Silveira olhou para Angenor, visivelmente encabulado no centro do grupo e disparou:

- Por que tanta festa, Angenor?
- É, é, é, que, que, que a frase...
- Desembucha, homem!
- É que a frase que ganhou o concurso é de minha morada.
- Como é que é? Você ganhou o concurso com essa porcaria?

Angenor aprumou-se. Tinha seus brios.

- Como assim, porcaria? Está nas cartas aos Coríntios que São Pedro escreveu!, reagiu.
- Angenor, não é São Pedro, Angenor! É São Jorge! E o time é Corinthians! E eu não estou falando de futebol!, a voz vinha grossa e imponente. Silveira nunca fora chegado à Bíblia.
- Que futebol, Silveira?! Estou falando do novo testamento, da frase dita por São Pedro, para quem os cristãos eram pescadores de alma!
- Angenor, para quem nunca pescou lambari, você está sonhando alto, meu velho. Quer pescar alma? Justo aqui?, - o tom de zombaria começou a testar a resistência de uma amizade de décadas.

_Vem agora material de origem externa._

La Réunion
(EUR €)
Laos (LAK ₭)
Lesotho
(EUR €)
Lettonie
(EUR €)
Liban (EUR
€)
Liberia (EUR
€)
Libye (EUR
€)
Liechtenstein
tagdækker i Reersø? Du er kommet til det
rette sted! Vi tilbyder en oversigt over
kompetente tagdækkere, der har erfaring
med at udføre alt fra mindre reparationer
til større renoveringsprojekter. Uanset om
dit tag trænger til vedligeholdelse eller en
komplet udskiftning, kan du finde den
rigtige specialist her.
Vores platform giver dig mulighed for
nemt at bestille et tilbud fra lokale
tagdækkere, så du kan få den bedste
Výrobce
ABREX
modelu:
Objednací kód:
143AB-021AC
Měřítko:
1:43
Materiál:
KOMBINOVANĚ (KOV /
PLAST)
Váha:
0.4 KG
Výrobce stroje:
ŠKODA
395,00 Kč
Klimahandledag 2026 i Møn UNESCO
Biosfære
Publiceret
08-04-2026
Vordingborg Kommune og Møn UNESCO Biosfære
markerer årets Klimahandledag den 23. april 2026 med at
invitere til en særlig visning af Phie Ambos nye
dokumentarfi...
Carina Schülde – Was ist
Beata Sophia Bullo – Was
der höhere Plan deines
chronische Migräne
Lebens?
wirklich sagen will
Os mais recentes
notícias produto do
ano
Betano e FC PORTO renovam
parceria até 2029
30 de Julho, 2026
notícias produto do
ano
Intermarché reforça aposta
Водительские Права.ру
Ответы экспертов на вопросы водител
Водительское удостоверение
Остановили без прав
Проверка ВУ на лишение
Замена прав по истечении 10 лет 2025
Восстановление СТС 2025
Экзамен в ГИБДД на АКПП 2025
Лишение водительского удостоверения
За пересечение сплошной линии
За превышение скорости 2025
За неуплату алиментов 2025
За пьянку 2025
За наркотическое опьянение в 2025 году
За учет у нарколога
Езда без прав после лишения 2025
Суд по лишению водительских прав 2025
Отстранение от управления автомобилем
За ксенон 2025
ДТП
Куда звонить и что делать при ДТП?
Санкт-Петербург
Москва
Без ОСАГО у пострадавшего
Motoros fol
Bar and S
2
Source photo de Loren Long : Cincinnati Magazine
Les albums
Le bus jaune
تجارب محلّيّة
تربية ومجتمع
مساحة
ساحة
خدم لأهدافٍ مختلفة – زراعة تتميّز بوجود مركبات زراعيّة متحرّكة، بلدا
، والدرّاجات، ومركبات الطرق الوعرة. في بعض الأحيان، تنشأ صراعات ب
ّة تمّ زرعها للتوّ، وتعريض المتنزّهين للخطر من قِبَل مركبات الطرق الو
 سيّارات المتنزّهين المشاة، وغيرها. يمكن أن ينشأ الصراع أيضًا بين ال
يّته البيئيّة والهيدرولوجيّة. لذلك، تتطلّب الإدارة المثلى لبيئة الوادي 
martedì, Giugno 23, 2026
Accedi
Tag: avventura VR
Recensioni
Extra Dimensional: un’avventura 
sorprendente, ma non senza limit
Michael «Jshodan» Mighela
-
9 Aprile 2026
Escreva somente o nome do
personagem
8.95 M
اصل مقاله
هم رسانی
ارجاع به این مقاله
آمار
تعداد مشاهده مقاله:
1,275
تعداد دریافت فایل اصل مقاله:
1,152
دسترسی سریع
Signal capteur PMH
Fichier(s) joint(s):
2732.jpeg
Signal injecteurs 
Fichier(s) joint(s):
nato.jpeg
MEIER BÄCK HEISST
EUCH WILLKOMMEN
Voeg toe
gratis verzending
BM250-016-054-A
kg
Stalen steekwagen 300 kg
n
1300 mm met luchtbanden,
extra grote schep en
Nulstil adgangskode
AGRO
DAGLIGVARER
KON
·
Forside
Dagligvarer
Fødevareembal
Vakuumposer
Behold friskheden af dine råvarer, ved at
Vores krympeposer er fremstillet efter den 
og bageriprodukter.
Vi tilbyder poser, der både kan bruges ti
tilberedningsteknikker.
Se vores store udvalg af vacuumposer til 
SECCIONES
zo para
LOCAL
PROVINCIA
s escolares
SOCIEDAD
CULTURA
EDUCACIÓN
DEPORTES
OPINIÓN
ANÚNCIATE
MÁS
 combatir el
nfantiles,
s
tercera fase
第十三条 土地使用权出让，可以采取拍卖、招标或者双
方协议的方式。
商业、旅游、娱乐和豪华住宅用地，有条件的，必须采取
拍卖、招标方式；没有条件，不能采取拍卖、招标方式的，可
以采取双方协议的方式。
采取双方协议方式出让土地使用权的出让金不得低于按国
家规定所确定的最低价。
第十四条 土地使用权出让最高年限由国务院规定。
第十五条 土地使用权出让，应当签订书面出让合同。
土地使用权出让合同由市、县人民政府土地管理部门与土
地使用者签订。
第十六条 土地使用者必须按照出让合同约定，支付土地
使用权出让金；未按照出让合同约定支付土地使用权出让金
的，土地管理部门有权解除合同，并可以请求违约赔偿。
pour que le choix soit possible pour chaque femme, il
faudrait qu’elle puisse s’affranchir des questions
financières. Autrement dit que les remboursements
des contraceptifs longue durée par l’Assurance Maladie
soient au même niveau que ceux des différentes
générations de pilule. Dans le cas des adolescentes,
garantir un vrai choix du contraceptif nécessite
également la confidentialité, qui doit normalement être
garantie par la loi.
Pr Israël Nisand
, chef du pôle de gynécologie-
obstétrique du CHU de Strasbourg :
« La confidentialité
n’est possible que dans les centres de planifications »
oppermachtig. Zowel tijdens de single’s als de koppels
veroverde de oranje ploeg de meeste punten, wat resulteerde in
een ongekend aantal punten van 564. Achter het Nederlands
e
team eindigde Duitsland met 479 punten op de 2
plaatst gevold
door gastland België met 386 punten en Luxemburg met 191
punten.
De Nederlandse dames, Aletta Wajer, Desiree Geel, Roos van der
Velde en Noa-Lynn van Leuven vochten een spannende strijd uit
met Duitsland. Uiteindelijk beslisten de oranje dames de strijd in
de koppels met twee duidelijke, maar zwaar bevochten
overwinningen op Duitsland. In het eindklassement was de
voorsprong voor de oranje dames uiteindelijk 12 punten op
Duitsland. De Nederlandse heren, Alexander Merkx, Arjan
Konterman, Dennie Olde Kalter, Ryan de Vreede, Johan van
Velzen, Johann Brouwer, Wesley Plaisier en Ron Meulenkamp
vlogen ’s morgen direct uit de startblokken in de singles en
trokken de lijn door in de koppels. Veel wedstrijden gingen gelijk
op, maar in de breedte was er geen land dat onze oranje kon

Silveira percebeu que o amigo tentava controlar-se. Na última vez que Angenor confrontou um colega, acabou perdendo um dedo da mão esquerda. Foi um trabalhão para achá-lo e a emenda nunca ficou muito boa.

O que Silveira não esperava era a pergunta que lhe fez o amigo.

- Pois bem, Silveira. Se a minha está tão ruim, diga-me qual é a sua. O que queria ver escrito em seu túmulo?

Silveira hesitou. – Pode ser túmulo para você, Angenor. Para mim, é monumento! – Na verdade, Silveira não queria revelar sua obra, pois haveria uma outra possibilidade, em pouco tempo, no início do século XXII, de ver seu verso eleito entre tantos. Mas teve que expor-se, pois o amigo poderia tomar seu silêncio por covardia.

- “Ele partiu para velejar!”, disse confiante, desprezando o olhar estupefato de Angenor.

***

É verdade que os mortos se surpreenderiam com o que os vivos escrevem sobre eles. Mas é muito mais verdade que o que os mortos dizem sobre si mesmos faz com que os vivos olhem com mais apego para a vida.

E que saiam para pescar. Sem dor, que voltem à terra de seus pais, partam para velejar. Rumo ao sol. Hoje. Porque o sempre é desejo sem raiz, é epitáfio para quem já desandou.